Another possibility is the victim had a decoy setup and the offending hunter heard the calls, saw the decoy, shot at the decoy, missed or the bolt blew through it and hit the victim. That is a possibility if it hasn't already been explained away.


----------



## birdhntr (Jan 25, 2014)

People always try to rush or take hasty shots and even tease me saying I'm slow or don't want to shoot.I don't shoot hoping for a kill,I shoot to kill ethically.I tell people to shoot to kill. I have to be confident or I don't shoot.waterfowling is silly at times and I now tell people spray and pray is gay.I shoot three times less than others but kill twice as much.I'm not innocent but I have learned a lot and I try to teach it so they don't make the same mistakes I did when I was young.The only good hunt is a safe hunt I also only use hen decoys so if someone was to hit me taking a shot at my decoy their a poacher and a trespasser. I don't want to sit by a tom decoy for safety reasons


----------



## SWMbruiser (Jan 25, 2012)

Reaping gone wrong!


----------



## Nitro225Optimax (Feb 13, 2011)

Buckbaker said:


> Just imagine the damage a crossbow could do to an arm.

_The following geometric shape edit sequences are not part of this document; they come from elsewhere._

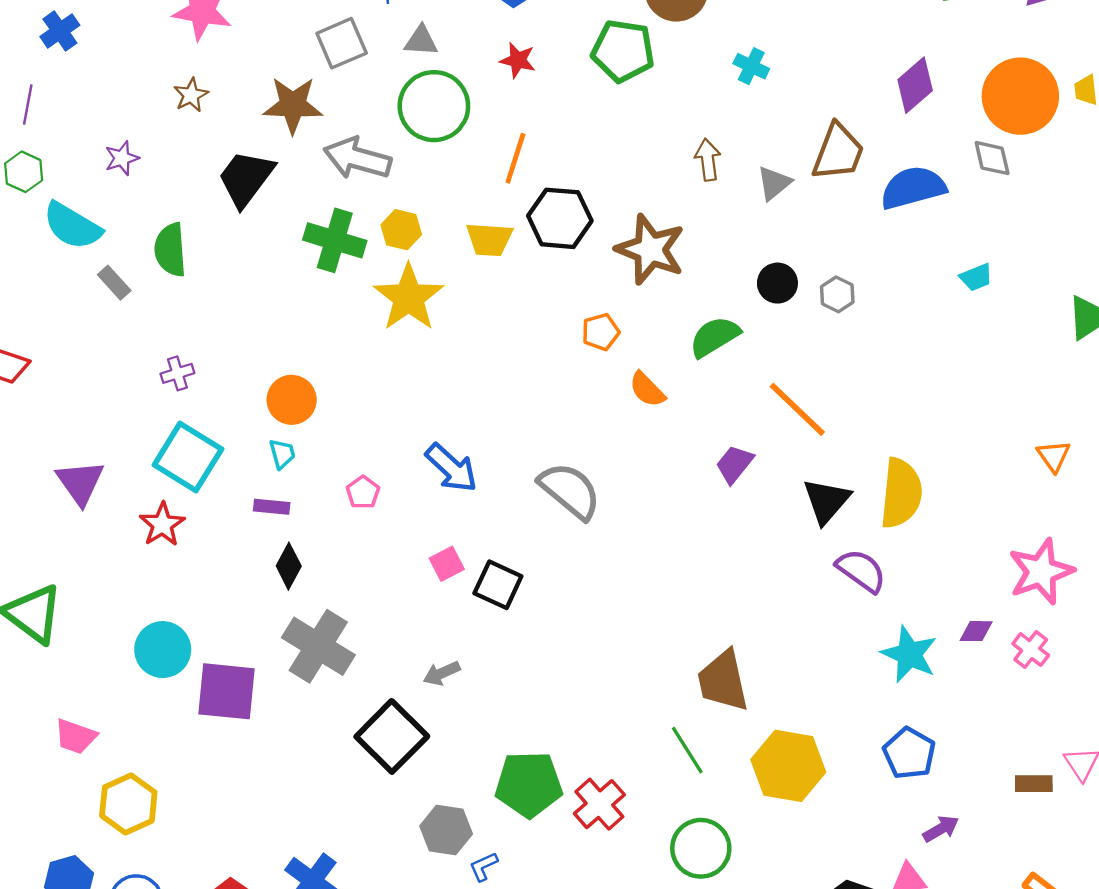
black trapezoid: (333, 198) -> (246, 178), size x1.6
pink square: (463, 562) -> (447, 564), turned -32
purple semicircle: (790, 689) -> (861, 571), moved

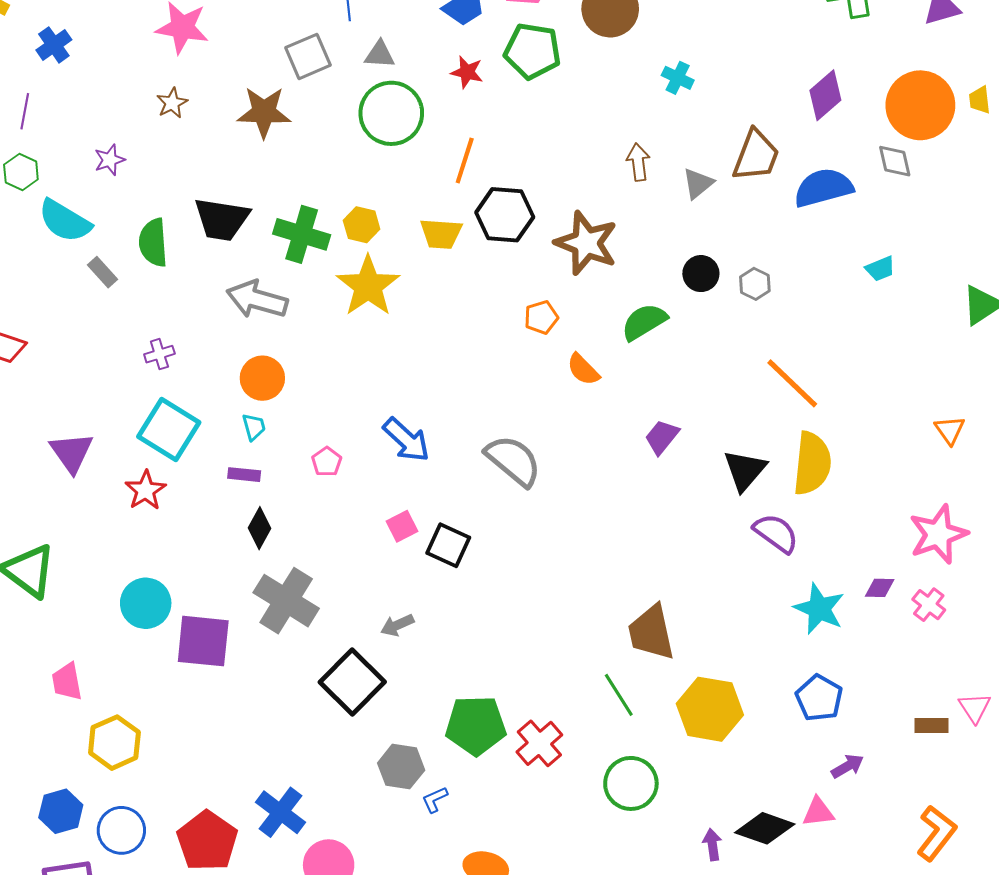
green pentagon: (623, 51) -> (532, 51), moved
gray arrow: (357, 158) -> (257, 299), moved
black trapezoid: (246, 178) -> (222, 219), moved, turned -118
orange line: (797, 409) -> (792, 383), moved
pink trapezoid: (76, 736) -> (67, 682), turned 60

If it hits the brachial, ulnar, or radial arteries, life threatening and devastating within minutes. If the brachial artery is compromised, 5-10 minutes to bleed out. If the radial or ulnar or both are compromised, maybe ten minutes tops unless a tourniquet is applied. If the person loses more than 20% of their total blood volume, hypovolemic shock will set in. This isn't even taking into consideration permanent nerve damage, tendon damage, or bone damage. I'd rather get shot by a bullet in the arm than hit with a bolt tipped with a broad head.


----------